Victoria

Zweimal Viktoria/Victoria und einmal Axel Bollinger

Aus der Sammlung von Axel Bollinger, Berlin

Das vorgestellte Rad…
…ist ein Victoria Rennrad V 100 in Jubiläumsausführung, anlässlich „50 Jahre Victoria“ 1936.


Das Victoria V 100 in vollem Ornat

Seit wann ist es in Deiner Sammlung?
Mittlerweile sieben Jahre, seit 2002.

Woher stammt es?
Mein Freund Gerhard Pohl hat es aufgestöbert und ordnungsgemäß bei mir abgeliefert.

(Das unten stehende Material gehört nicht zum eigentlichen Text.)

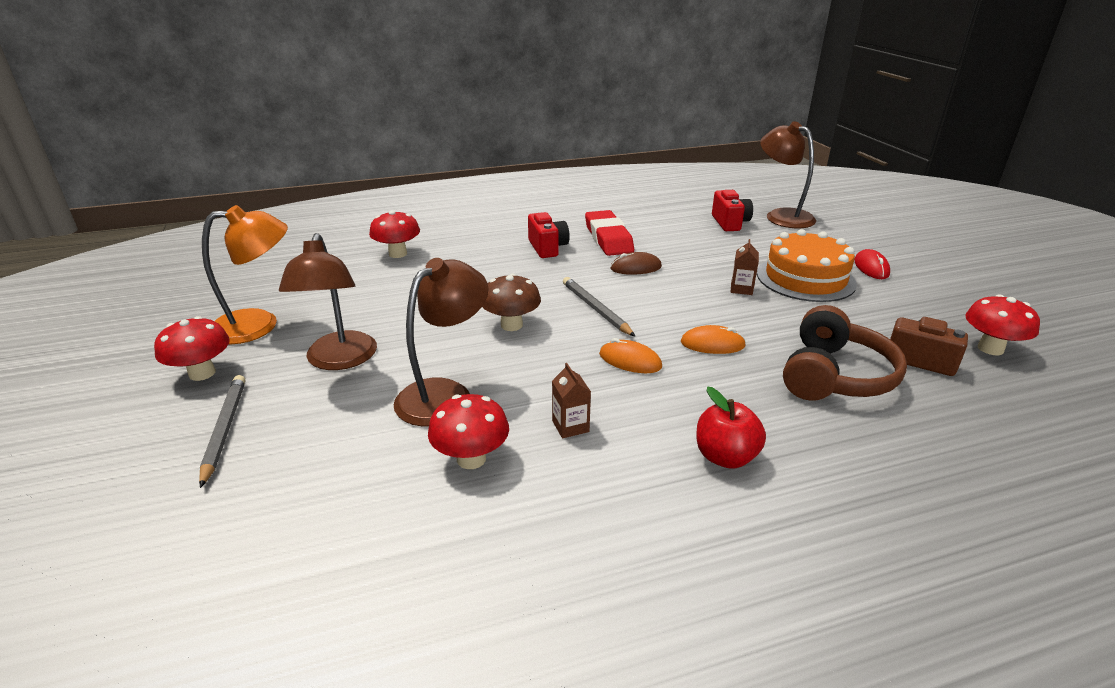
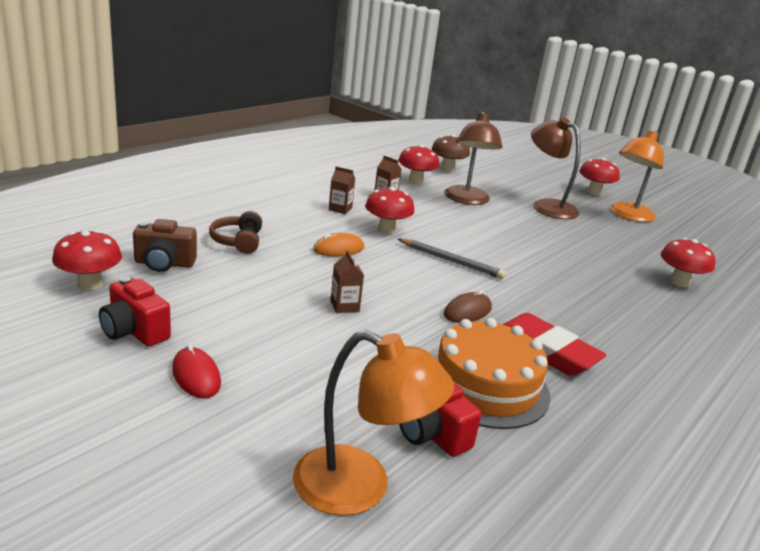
camera: 145 degrees right, 5 degrees down
grey pencil [199,375,245,488] -> none
brown mushroom [482,274,541,331] -> brown mushroom moved to [431,134,470,172]
red camera [528,212,570,258] -> red camera moved to [99,277,171,346]
orange mouse [599,338,662,373] -> red mushroom [365,187,414,234]
red apple [696,387,766,469] -> none
orange cake [757,229,857,302] -> orange cake moved to [434,318,550,429]
brown lamp [760,121,816,228] -> orange lamp [293,330,454,516]
brown headphones [783,305,907,401] -> brown headphones [209,211,262,254], size x0.60
none -> brown carton [329,166,355,214]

Prunkvolles Emblem auf dem Sitzrohr

In welchem Zustand war das Rad?
Ich erhielt den unbenutzten Rahmen inklusive Gabel und Getriebe. Fehlende Teile habe ich zeitgemäß ersetzt und dem Jubiläumsrad mit Putzen und Polieren wieder zu altem Glanz verholfen.

Was magst Du daran besonders?

Den Erhaltungszustand der aufwändigen Lackierung. Im Gegensatz zu den meisten meiner anderen Räder kann ich mir hier allerdings nicht einreden, ich hätte ein Stück Kulturgut gerettet, da ich das Victoria nicht als „stark reparaturbedürftig“ habe.


Die Siegesgöttin auf dem Kurbelarm

Was ist das für eine Schaltung?
Die Schaltung ist eine italienische „Vittoria Magherita“, die 1935 heraus kam. Benannt zu Ehren der Prinzessin Magherita. 1938 gewann Gino Bartali damit die Tour de France. Da die Rennfahrer damals glaubten, der Federdruck eines Kettenspanners würde wertvolle Körner kosten, gab es Schaltungen ohne Federn oder auch Konstruktionen wie die Super Champion, die durch einen Zusatzhebel und Bowdenzug den Federdruck aufhoben.
1939 kam die hier verbaute Ausführung “Giro de Francia” heraus, benannt nach Bartalis Sieg. Sie kann mit 3/32 Kette auch als Fünfgang verwendet werden. Ich habe sie angebaut, weil ich auf Fotos der Berliner Vereinsmannschaft von Rennhahn Räder damit gesehen habe.

Hattest Du ein besonders schönes Erlebnis mit dem Rad?
Regelmäßig sind Laien erstaunt, wenn sie das Alter des Rades erfahren. Mir war eine so aufwändige Lackierung bis dahin auch noch nicht begegnet.

Ich hoffe der Knochenschüttler wird mindestens so alt wie die Victoria Werke!